Identify each line in the entries below that contains the word "bereiden", and copy those lines out.

○ ○ ○ ○

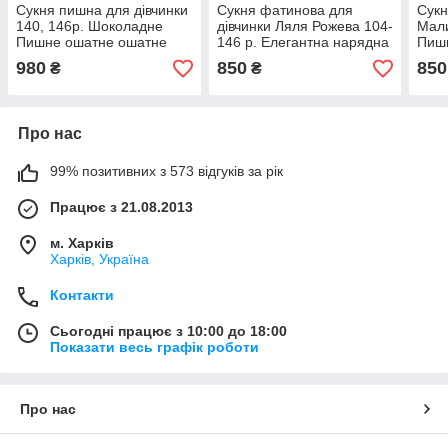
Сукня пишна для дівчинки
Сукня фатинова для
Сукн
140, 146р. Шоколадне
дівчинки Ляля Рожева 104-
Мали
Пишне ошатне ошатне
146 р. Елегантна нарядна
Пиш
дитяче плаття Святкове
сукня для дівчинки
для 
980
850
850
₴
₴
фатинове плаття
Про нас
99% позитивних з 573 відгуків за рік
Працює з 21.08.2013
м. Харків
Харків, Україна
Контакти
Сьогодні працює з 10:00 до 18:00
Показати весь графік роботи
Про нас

○ ○ ○ ○

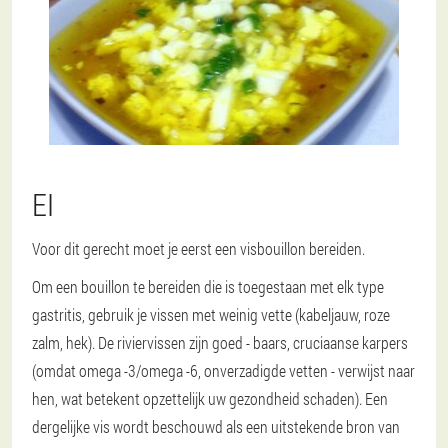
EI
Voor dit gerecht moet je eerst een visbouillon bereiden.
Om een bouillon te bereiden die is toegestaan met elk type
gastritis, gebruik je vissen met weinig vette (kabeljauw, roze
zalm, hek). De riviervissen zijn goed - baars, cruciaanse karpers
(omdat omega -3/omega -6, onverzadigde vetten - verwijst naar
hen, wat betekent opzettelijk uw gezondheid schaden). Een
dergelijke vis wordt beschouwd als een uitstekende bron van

○ ○ ○ ○

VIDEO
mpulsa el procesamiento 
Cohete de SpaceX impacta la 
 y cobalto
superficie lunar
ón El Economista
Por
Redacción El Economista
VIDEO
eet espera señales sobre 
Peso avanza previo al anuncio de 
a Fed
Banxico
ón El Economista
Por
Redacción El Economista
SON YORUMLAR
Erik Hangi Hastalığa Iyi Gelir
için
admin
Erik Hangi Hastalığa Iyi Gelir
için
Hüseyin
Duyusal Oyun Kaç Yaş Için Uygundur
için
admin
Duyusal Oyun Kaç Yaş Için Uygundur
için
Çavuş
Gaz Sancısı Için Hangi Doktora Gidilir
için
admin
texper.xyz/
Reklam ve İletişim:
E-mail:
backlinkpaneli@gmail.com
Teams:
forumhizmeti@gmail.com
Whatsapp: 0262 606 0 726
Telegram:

○ ○ ○ ○

> **Exercise result**:
Voor dit gerecht moet je eerst een visbouillon bereiden.
Om een bouillon te bereiden die is toegestaan met elk type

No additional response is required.